# Material to process

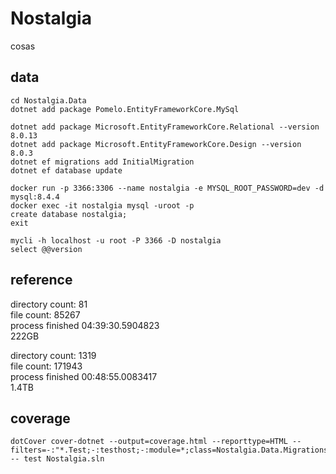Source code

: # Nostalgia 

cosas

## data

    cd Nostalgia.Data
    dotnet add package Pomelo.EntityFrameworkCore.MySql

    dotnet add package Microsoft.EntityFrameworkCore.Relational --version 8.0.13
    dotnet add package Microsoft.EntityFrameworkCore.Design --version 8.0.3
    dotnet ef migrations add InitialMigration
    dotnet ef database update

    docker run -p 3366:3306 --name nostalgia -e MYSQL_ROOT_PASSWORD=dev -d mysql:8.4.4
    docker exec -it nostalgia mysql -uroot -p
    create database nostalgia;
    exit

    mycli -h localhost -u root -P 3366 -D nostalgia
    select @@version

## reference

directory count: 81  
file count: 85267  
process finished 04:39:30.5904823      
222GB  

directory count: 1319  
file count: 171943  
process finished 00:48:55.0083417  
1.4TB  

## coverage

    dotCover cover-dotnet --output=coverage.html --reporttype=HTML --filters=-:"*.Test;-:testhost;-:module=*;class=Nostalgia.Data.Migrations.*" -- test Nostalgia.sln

...

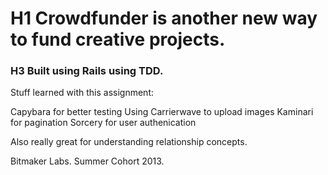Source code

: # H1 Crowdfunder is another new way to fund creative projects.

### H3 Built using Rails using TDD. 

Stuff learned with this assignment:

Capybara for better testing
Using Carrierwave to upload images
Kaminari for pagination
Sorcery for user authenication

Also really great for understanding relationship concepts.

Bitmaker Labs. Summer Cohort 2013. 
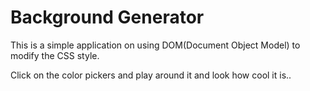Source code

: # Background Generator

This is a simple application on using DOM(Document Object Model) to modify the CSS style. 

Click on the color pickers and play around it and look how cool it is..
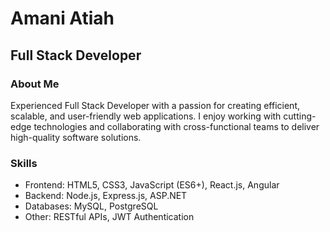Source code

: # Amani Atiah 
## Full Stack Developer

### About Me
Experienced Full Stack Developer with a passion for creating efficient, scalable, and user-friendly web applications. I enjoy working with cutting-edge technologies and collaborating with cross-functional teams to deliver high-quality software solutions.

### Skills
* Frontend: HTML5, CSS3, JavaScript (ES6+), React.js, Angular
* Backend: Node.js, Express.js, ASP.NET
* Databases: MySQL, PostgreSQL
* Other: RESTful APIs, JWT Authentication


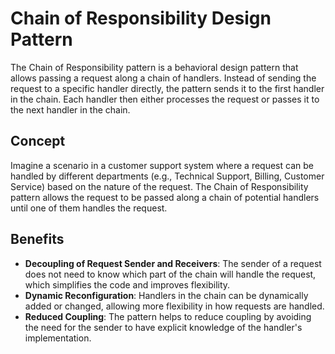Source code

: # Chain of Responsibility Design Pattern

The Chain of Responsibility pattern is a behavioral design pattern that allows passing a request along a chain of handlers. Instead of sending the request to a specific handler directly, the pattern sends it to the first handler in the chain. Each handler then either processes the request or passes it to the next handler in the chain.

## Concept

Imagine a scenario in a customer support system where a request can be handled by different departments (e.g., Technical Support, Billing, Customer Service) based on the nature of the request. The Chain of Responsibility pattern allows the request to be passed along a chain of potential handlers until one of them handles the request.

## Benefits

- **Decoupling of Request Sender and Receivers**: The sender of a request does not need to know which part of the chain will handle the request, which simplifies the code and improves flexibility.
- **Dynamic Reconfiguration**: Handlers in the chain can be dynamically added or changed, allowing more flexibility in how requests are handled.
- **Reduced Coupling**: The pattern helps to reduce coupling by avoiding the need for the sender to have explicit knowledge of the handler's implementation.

--

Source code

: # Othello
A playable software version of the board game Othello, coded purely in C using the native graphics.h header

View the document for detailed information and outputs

# Task description
Filter the data down to the lines that contain the string "finished", and copy them.

# Response below
process finished 04:39:30.5904823      
process finished 00:48:55.0083417  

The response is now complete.